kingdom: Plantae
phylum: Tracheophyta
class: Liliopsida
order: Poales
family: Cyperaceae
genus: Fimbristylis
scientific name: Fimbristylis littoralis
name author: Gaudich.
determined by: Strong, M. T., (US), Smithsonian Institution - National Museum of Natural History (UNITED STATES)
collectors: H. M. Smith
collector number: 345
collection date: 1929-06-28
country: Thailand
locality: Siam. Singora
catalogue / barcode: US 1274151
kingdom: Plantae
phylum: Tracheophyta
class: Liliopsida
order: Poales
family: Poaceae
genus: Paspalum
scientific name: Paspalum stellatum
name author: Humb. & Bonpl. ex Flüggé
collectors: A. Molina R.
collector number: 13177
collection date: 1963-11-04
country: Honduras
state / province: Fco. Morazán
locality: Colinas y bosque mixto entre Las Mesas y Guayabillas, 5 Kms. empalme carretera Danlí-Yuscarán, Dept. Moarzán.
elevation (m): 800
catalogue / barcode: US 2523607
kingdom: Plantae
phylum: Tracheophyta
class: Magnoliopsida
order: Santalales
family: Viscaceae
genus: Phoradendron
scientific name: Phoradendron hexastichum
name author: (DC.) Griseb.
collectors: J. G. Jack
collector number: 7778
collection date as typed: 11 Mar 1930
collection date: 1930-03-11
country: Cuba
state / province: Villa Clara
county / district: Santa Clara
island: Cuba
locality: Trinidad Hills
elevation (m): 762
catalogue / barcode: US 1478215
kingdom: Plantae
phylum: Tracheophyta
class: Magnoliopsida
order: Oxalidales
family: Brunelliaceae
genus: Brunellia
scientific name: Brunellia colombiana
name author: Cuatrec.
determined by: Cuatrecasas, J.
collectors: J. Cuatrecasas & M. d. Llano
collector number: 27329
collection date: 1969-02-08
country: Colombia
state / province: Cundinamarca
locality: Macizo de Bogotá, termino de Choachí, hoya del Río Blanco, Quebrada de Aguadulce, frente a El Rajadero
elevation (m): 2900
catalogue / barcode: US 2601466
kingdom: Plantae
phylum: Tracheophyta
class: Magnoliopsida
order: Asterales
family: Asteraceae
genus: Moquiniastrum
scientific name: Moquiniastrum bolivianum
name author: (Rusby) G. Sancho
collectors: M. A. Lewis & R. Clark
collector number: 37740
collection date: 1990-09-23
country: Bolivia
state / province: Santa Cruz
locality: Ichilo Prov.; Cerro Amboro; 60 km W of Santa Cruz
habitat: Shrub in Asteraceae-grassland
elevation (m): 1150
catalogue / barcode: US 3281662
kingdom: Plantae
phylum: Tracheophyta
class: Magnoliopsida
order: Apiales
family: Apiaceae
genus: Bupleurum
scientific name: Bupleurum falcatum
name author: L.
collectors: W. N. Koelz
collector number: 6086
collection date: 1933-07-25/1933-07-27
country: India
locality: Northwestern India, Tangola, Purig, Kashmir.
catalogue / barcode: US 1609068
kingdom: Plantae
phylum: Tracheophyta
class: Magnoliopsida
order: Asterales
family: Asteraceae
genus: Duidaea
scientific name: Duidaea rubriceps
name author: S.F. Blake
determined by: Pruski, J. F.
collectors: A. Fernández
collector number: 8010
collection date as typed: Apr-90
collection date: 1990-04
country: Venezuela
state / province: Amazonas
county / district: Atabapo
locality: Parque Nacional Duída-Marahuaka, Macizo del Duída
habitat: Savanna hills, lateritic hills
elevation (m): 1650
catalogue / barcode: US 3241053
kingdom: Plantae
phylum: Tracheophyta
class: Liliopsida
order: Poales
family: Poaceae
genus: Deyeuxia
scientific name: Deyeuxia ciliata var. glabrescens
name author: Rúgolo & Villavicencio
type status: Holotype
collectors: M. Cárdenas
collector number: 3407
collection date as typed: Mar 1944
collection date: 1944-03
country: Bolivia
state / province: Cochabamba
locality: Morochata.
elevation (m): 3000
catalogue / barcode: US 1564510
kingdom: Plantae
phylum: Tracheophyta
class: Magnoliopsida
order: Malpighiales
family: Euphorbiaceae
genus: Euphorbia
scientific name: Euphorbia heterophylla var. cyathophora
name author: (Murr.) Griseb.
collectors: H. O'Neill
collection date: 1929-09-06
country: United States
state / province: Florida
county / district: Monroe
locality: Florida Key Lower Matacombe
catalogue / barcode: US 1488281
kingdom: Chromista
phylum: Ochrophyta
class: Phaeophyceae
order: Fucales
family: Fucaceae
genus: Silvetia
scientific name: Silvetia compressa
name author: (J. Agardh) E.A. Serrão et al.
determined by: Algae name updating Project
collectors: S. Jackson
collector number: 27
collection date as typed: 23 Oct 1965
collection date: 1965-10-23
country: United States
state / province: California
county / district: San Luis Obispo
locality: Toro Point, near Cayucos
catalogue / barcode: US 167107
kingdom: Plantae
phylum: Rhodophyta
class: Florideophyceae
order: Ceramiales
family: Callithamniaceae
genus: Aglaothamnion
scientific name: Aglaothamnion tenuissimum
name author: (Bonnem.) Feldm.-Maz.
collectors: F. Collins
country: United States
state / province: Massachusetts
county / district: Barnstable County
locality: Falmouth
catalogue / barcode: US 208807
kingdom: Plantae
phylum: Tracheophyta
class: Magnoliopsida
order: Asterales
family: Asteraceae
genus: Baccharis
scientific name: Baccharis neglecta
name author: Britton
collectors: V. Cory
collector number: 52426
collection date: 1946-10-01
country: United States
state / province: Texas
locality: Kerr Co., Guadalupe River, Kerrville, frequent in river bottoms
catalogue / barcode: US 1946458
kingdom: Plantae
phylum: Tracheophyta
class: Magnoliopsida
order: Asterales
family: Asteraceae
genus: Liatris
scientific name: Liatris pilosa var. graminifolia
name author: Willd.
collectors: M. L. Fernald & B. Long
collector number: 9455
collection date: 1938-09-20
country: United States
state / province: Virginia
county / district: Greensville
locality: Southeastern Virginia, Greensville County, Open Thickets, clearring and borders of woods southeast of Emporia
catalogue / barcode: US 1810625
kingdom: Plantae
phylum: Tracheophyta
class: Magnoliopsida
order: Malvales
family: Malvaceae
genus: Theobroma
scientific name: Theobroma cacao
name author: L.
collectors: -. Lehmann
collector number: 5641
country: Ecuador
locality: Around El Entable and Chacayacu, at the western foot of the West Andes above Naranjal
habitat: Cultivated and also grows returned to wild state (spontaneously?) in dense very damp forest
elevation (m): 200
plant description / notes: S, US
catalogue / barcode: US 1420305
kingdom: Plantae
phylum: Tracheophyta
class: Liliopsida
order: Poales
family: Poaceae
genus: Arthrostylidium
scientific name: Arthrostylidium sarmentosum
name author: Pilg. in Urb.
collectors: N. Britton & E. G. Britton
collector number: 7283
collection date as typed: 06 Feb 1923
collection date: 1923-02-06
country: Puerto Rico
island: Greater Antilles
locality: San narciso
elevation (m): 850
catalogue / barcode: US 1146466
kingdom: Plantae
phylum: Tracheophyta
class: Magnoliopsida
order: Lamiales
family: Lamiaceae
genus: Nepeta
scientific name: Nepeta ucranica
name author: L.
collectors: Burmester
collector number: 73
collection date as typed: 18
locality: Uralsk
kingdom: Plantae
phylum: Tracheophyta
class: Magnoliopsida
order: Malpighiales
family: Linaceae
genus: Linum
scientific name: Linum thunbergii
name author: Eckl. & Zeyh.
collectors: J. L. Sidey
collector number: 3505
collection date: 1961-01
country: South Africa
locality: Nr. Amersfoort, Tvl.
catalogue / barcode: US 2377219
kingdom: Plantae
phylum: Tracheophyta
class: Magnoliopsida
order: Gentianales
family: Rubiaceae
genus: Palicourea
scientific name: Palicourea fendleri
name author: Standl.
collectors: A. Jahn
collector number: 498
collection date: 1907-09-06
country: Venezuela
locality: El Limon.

Task details ▸ From the records above, select every line that contains the word "elevation".

Output below ▸
elevation (m): 800
elevation (m): 762
elevation (m): 2900
elevation (m): 1150
elevation (m): 1650
elevation (m): 3000
elevation (m): 200
elevation (m): 850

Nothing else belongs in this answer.